What this task involves:
Using the listing below, copy every line that mentions "Figure".

Records for the task:
__________

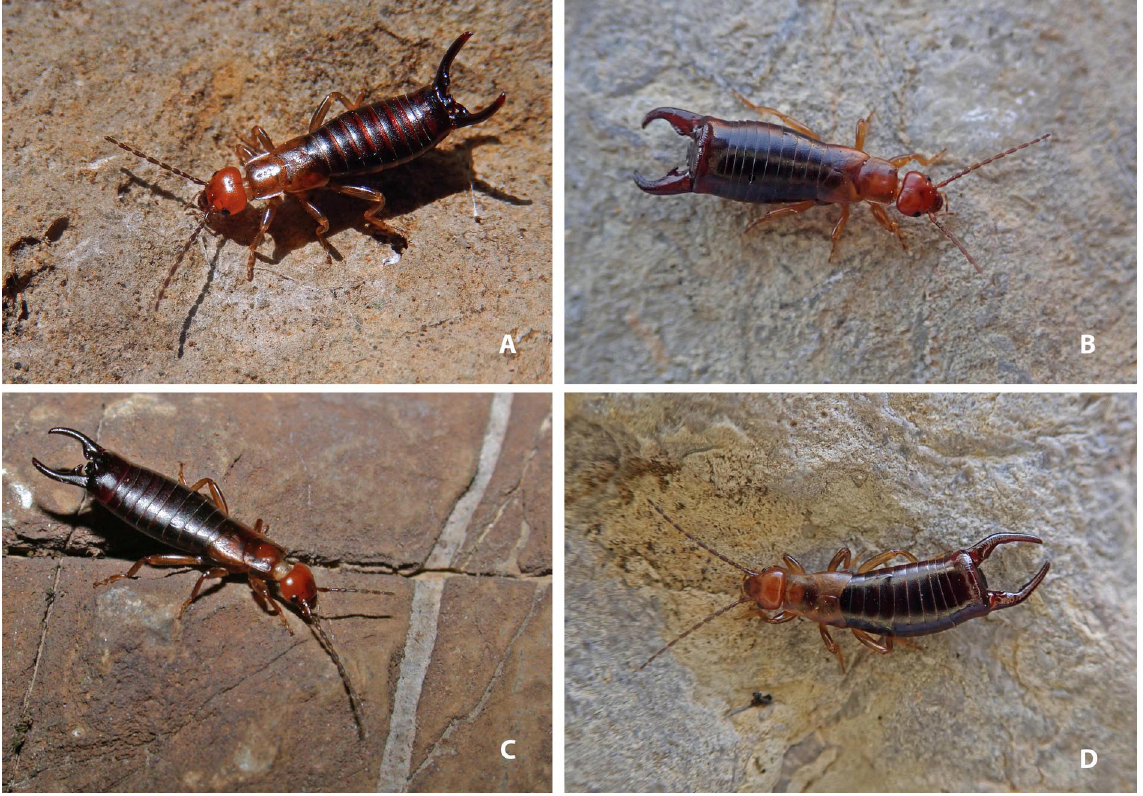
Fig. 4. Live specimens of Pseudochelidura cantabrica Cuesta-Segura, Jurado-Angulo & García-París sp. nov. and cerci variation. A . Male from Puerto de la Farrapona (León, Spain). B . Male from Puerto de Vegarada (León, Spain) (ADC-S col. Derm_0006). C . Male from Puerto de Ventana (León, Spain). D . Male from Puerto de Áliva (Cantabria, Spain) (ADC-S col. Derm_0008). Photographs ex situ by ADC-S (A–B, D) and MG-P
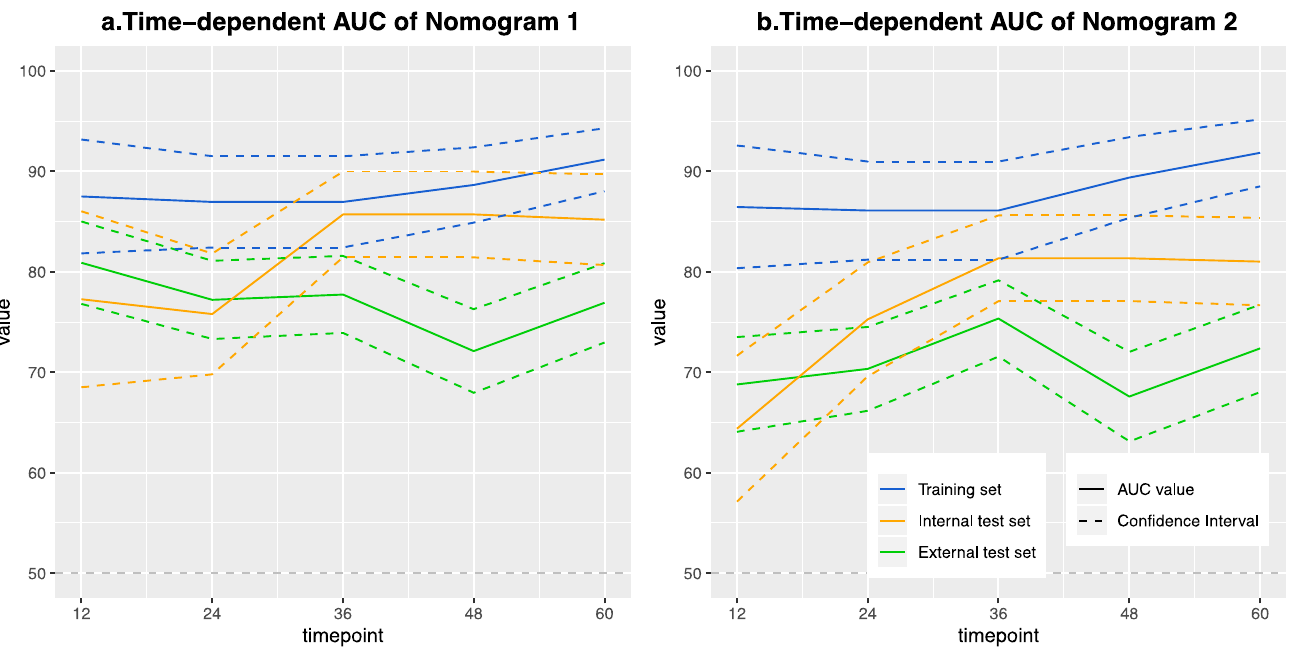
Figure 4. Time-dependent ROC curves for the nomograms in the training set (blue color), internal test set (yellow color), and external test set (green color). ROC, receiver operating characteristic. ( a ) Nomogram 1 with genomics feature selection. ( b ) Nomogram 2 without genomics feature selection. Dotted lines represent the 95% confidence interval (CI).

__________

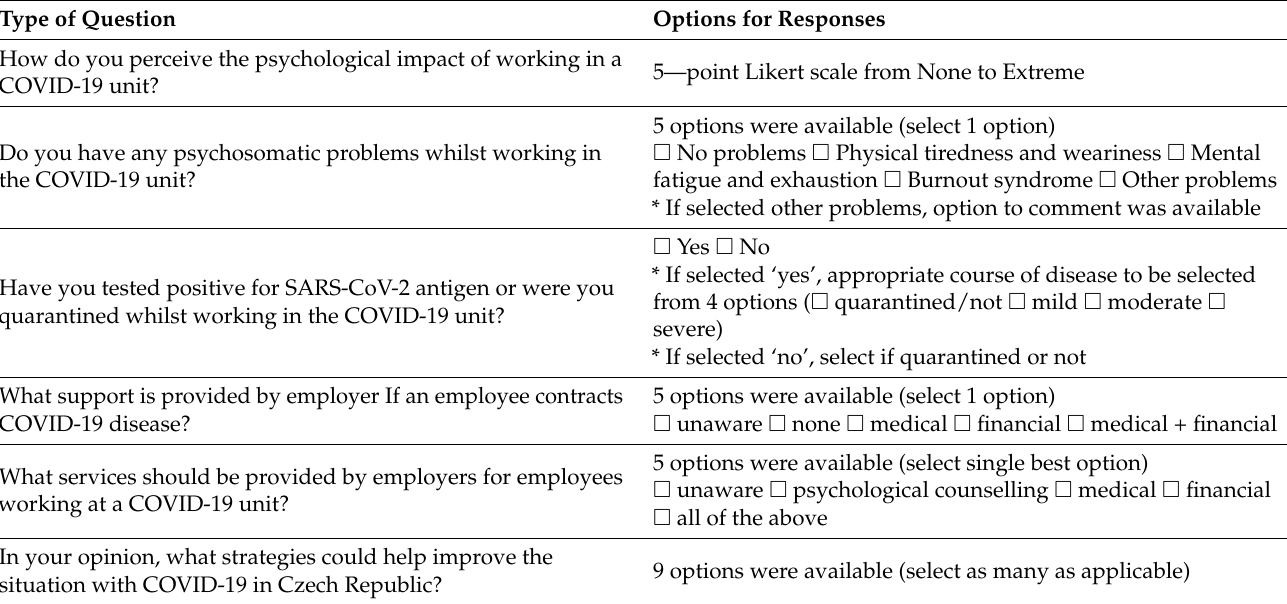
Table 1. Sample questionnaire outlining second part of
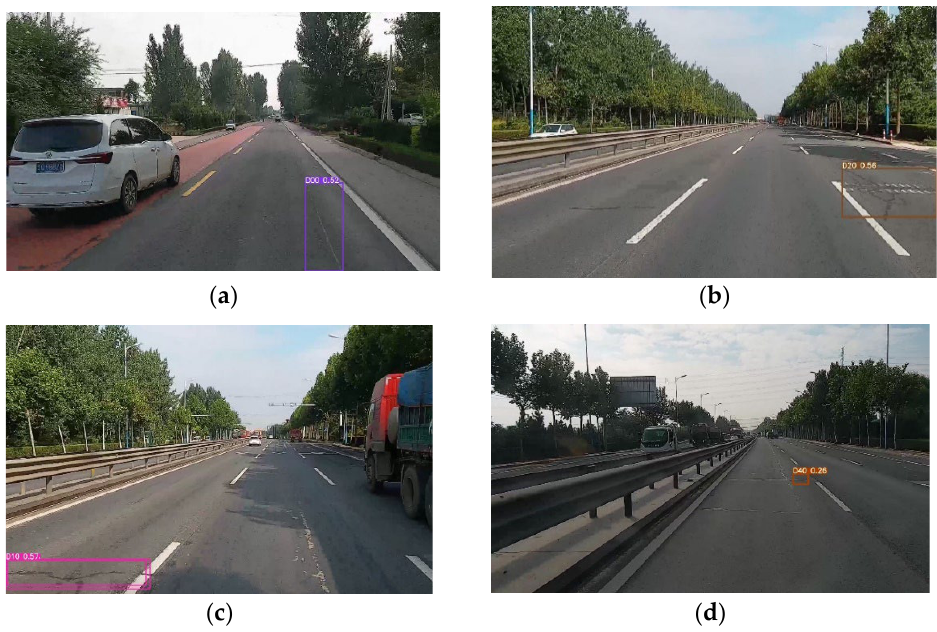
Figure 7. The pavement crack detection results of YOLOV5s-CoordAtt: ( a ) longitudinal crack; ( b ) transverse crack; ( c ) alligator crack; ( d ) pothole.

__________

Written solution:
Figure 4. Time-dependent ROC curves for the nomograms in the training set (blue color), internal test set (yellow color), and external test set (green color). ROC, receiver operating characteristic. ( a ) Nomogram 1 with genomics feature selection. ( b ) Nomogram 2 without genomics feature selection. Dotted lines represent the 95% confidence interval (CI).
Figure 7. The pavement crack detection results of YOLOV5s-CoordAtt: ( a ) longitudinal crack; ( b ) transverse crack; ( c ) alligator crack; ( d ) pothole.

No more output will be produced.